We checked to make sure there was no sign of anyone nearby, and then slipped under the rope one by one. Then we stealthily ascended the normally untraveled stairs.
“Does this old building not have any of the ‘Seven Mysteries of North Yomi’?” I asked Teshigawara partway up the stairs, half jokingly. “Like maybe the number of stairs changes sometimes? This place is just screaming for something like that, don’t you think?”
“I dunno,” Teshigawara answered harshly. “I couldn’t really care less about the ‘Seven Mysteries.’”
“Well, excuse me! When you and Kazami were giving me the tour of the school, you sure seemed into it.”
“That was, I mean…Look, that was because I had no idea how to tell you about the special situation of third-year Class 3. I was trying my best.”
“Huh. So then you really don’t believe in that stuff?”
“In ghosts or curses, you mean?”
“Right. That stuff.”
“To be honest, I don’t think that stuff can possibly exist. Except for this one thing with third-year Class 3.”
“So what about the predictions of Nostradamus? Didn’t you say you thought they were going to come true?”
“How are they gonna do that?”
“Man.”
“If I really thought that stuff was going to come true, I wouldn’t be getting myself all worked up over this right now.”
“Good point.”
“The best-known of the ‘Seven Mysteries’ in Building Zero”—just then, Mochizuki cut in—“has to do with a secret in the secondary library.”

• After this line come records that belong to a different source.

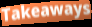
Takeaways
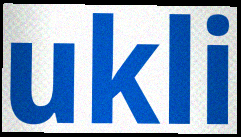
ukli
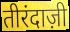
तीरंदाज़ी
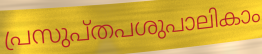
പ്രസുപ്തപശുപാലികാം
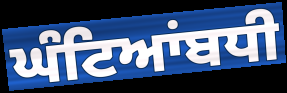
ਘੰਟਿਆਂਬਧੀ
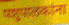
पशुपालकांना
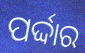
ପର୍ଦ୍ଦାର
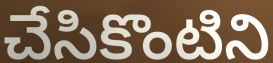
చేసికొంటిని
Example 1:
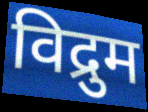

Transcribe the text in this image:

विद्रुम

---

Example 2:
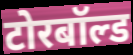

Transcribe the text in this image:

टोरबॉल्ड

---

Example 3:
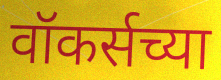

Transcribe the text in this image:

वॉकर्सच्या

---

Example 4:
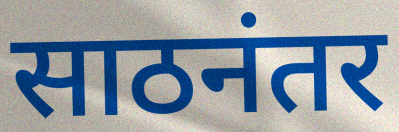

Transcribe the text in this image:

साठनंतर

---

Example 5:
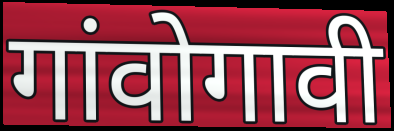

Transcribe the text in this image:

गांवोगावी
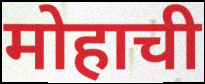
मोहाची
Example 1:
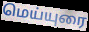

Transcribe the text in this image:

மெய்யுரை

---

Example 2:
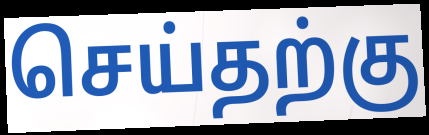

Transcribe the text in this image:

செய்தற்கு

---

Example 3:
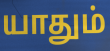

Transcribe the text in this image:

யாதும்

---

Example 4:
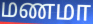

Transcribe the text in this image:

மணமா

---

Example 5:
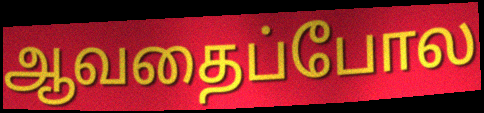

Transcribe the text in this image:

ஆவதைப்போல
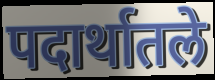
पदार्थातले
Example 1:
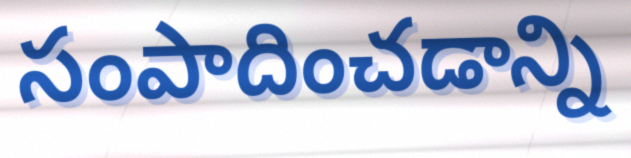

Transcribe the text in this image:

సంపాదించడాన్ని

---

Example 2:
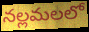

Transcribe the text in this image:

నల్లమలలో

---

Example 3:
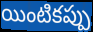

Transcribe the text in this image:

యింటికప్పు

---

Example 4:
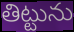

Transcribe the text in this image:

తిట్టును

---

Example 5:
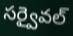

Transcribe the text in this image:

సర్వైవల్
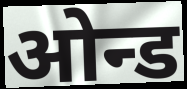
ओन्ड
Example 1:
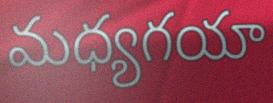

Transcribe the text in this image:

మధ్యగయా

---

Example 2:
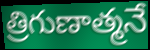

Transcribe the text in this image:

త్రిగుణాత్మనే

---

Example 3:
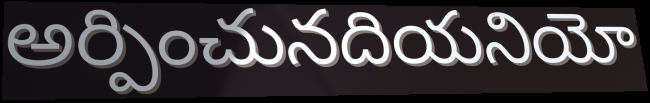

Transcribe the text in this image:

అర్పించునదియనియో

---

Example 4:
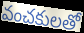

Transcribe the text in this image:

వంచకులతో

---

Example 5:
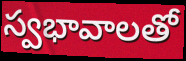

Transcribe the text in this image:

స్వభావాలతో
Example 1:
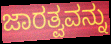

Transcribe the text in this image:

ಜಾರತ್ವವನ್ನು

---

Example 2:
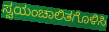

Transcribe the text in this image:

ಸ್ವಯಂಚಾಲಿತಗೊಳಿಸಿ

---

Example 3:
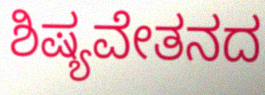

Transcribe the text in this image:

ಶಿಷ್ಯವೇತನದ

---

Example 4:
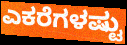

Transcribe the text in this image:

ಎಕರೆಗಳಷ್ಟು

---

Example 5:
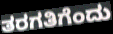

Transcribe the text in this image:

ತರಗತಿಗೆಂದು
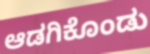
ಆಡಗಿಕೊಂಡು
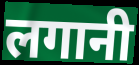
लगानी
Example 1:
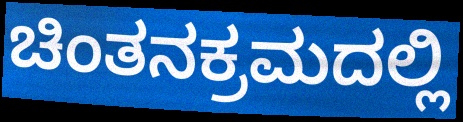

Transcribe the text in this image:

ಚಿಂತನಕ್ರಮದಲ್ಲಿ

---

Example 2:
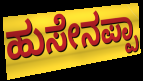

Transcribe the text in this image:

ಹುಸೇನಪ್ಪಾ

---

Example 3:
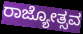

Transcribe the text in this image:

ರಾಜ್ಯೋತ್ಸವ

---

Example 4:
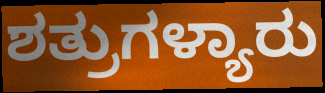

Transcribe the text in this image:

ಶತ್ರುಗಳ್ಯಾರು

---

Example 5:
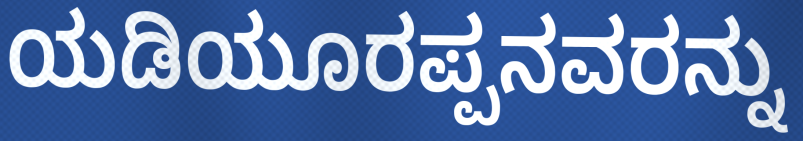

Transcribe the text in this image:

ಯಡಿಯೂರಪ್ಪನವರನ್ನು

“The secondary library? Is something in there?”
“There’s a story that says you can sometimes hear a person moaning quietly in there. Did you ever hear it, Sakakibara?”
“Never.”
“The rumors say there’s a sealed underground room beneath the library. There’s supposed to be a bunch of old papers hidden down there with secrets about the school and the town that absolutely cannot go public. And in order to guard the documents, an old librarian was supposedly sealed up inside the room a long time ago…”
“So that guy’s still alive underground and people can hear him? Or does the voice belong to the old guy’s ghost?” Teshigawara asked, and then snickered. “
Not terrible
for a ghost story, but…come on. Compared to the ‘disasters’ that are actually happening to our class? Stories like that just sound cute.”
“…That’s true.”
We stepped out into the hallway on the second floor.
Light from outside shone through the bank of windows on the north side of the hall, making it much brighter than I had expected. But the fact that this place had been off-limits and unused for years and years was obvious from the grime and damage we could see here and there. The dust that had collected on the floor worked with a peculiar stagnant odor to fill the place with an overwhelming feeling of abandonment.
The room that had once been used as the classroom for third-year Class 3…
It was the third room from the western end.
This was information Teshigawara had verified with Kazami. He said Kazami, who was also serving as a tactical officer, had taken on the role of going to the old classroom with Akazawa and some others at the start of May to get the desk and chair for the one who’s “not there.”
The door to the room wasn’t locked and, at last, fearfully, the three of us stepped into the classroom.